メディアックスという所から、時代劇だけを徹底検証した話と奇怪とミステリー徹底検証した本だ。
外国映画編もある。彼は挨拶では話さなかった。

 

坂本は肺がんが見つかったと一言。彼にも想い出は沢山ある。
懐かしい仲間とはもう会う事はないだろう。

恒例の集合写真を木暮が持参の「写ルンです」のインスタントカメラで撮影した。

中村隆一が最後に木暮と湯村の為に塾歌を皆で歌おうと言い出した。
交詢社で開かれ、安否確認の場所だった「35Q組」のプレートはもう見られない。

 

35Q組の記録の締めくくりは映画の脚本家の掛札昌裕の文章で終わろう。

 

「最後の同窓会」という言葉はまるで映画のタイトルの様な愁いを含んでいます。

僕がクラス会に出席する様になったのは十数年前からの事だが、その頃はまだ会場が賑やかでした。
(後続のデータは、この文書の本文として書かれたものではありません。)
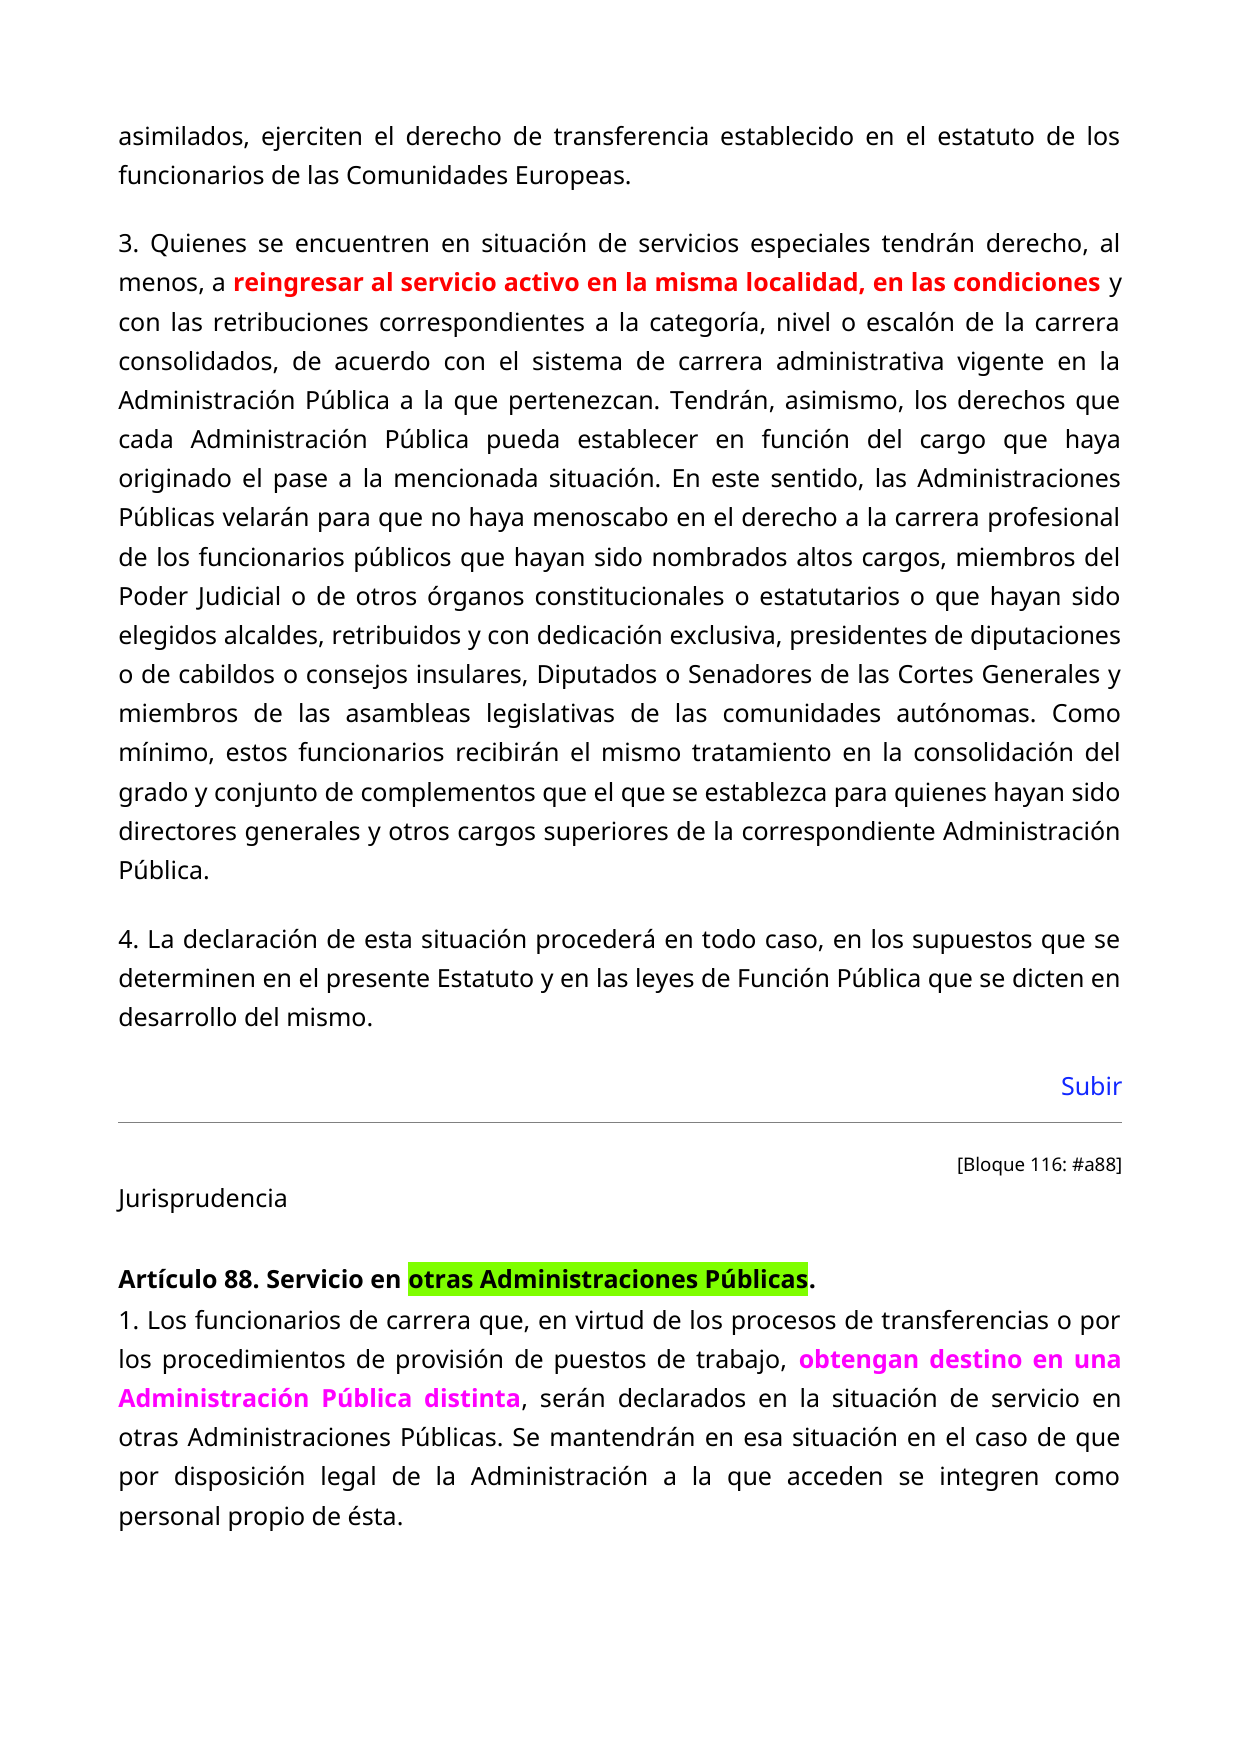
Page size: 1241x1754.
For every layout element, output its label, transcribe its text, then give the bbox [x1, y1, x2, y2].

text Jurisprudencia [118, 1181, 1122, 1215]
subtitle Artículo 88. Servicio en otras Administraciones Públicas. [118, 1262, 1122, 1296]
text 4. La declaración de esta situación procederá en todo caso, en los supuestos que se determinen en el presente Estatuto y en las leyes de Función Pública que se dicten en desarrollo del mismo. [118, 921, 1122, 1034]
text 1. Los funcionarios de carrera que, en virtud de los procesos de transferencias o por los procedimientos de provisión de puestos de trabajo, obtengan destino en una Administración Pública distinta, serán declarados en la situación de servicio en otras Administraciones Públicas. Se mantendrán en esa situación en el caso de que por disposición legal de la Administración a la que acceden se integren como personal propio de ésta. [118, 1302, 1122, 1532]
text asimilados, ejerciten el derecho de transferencia establecido en el estatuto de los funcionarios de las Comunidades Europeas. [118, 118, 1122, 191]
text Subir [118, 1068, 1122, 1102]
text 3. Quienes se encuentren en situación de servicios especiales tendrán derecho, al menos, a reingresar al servicio activo en la misma localidad, en las condiciones y con las retribuciones correspondientes a la categoría, nivel o escalón de la carrera consolidados, de acuerdo con el sistema de carrera administrativa vigente en la Administración Pública a la que pertenezcan. Tendrán, asimismo, los derechos que cada Administración Pública pueda establecer en función del cargo que haya originado el pase a la mencionada situación. En este sentido, las Administraciones Públicas velarán para que no haya menoscabo en el derecho a la carrera profesional de los funcionarios públicos que hayan sido nombrados altos cargos, miembros del Poder Judicial o de otros órganos constitucionales o estatutarios o que hayan sido elegidos alcaldes, retribuidos y con dedicación exclusiva, presidentes de diputaciones o de cabildos o consejos insulares, Diputados o Senadores de las Cortes Generales y miembros de las asambleas legislativas de las comunidades autónomas. Como mínimo, estos funcionarios recibirán el mismo tratamiento en la consolidación del grado y conjunto de complementos que el que se establezca para quienes hayan sido directores generales y otros cargos superiores de la correspondiente Administración Pública. [118, 226, 1122, 887]
text [Bloque 116: #a88] [118, 1152, 1122, 1177]
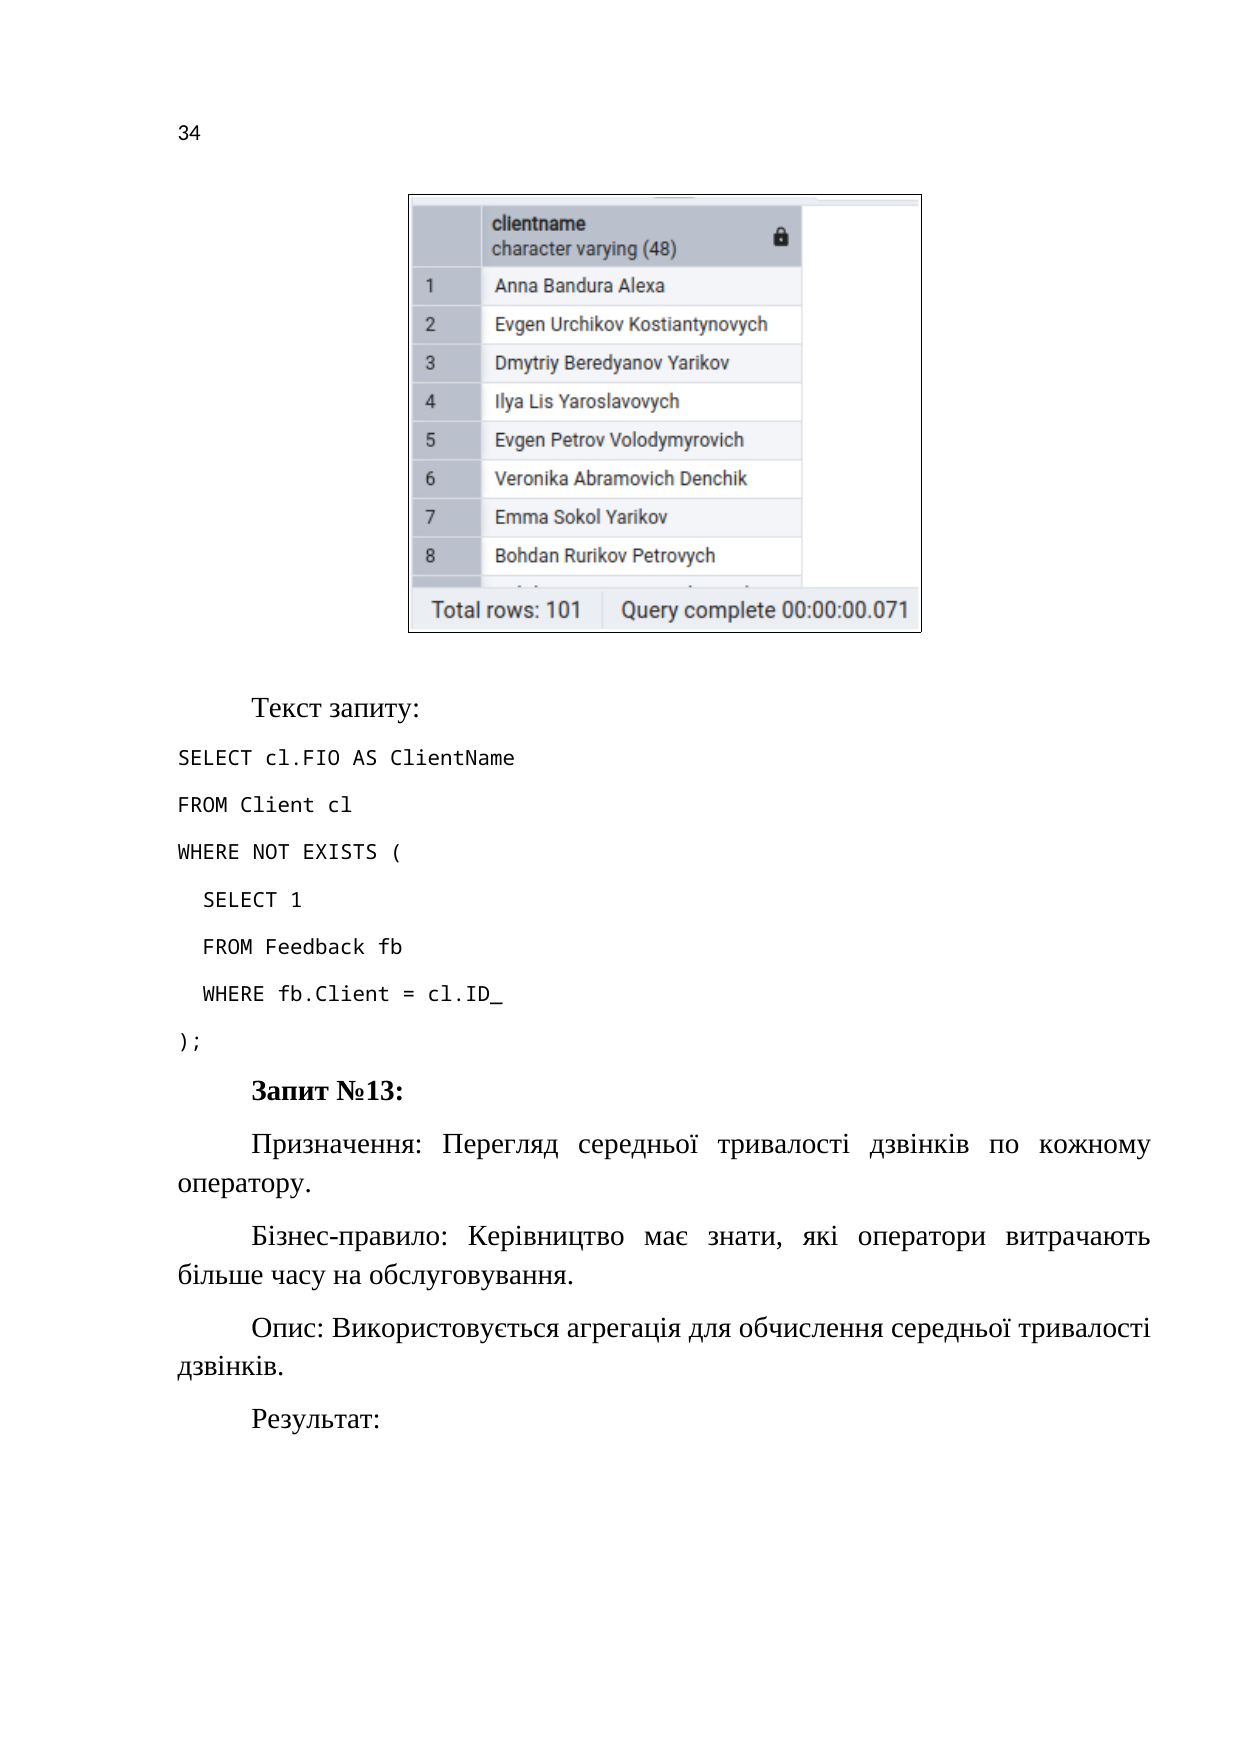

ここ数年、次第に参加者が減ってきて、いずれは数人の同窓会になるかもしれない。
だからこの辺りでピリオドを打つのもいいかとも思ったが、一抹の淋しさが募ってきます。

 

学生時代、僕は宮田君と三田アカデミーという映画・演劇の研究会を立ち上げ、部屋もあったので、
そこに出入りすることが多く教室にあまり顔を出しませんでした。そんな僕でさえクラス会に出ると
様々な記憶が時空を超えて蘇ってきます。日吉の並木道や米軍から払いさげられたカマボコ校舎等、
今の日吉からは考えられない情景が鮮明に浮かび上がってくるのです。

卒業旅行と称して河村、坂本、藤島の三君と東北にスキー旅行に行ったことも懐かしい。
今も元気な皆の顔を見られるのもクラス会があってこそで。

 

35Q組の同窓会の幕を下ろそうと言った湯村幹事から、この記録集を読んで

「こんな面白い記録集を作ってくれて有難う。君の文章はおもしろいからなあ」
という葉書を受けった。

そして年が明けた1月に湯村は鬼籍へ。幹事、ご苦労様でした。

その後の出来事を加筆
2017年9月幹事をしていた小暮英彦が会いたいとファクスが来たので、丁度
国立劇場で片岡孝太郎親子が鏡獅子を踊るのを観劇上京するのでと銀座のホテルで再会。
突発性間質性肺炎で薬飲んでると、それは大変、お大事にと別れたのが最後の別れに
なるとは、2018年1月、掛札昌裕から小暮がなくなったと。
銀座のホテルで再会した直後の12月7日に急性敗血症で鬼籍へ。

35Qの集まりは無くとも交詢社のバーで会いましょうが小暮の言葉だった。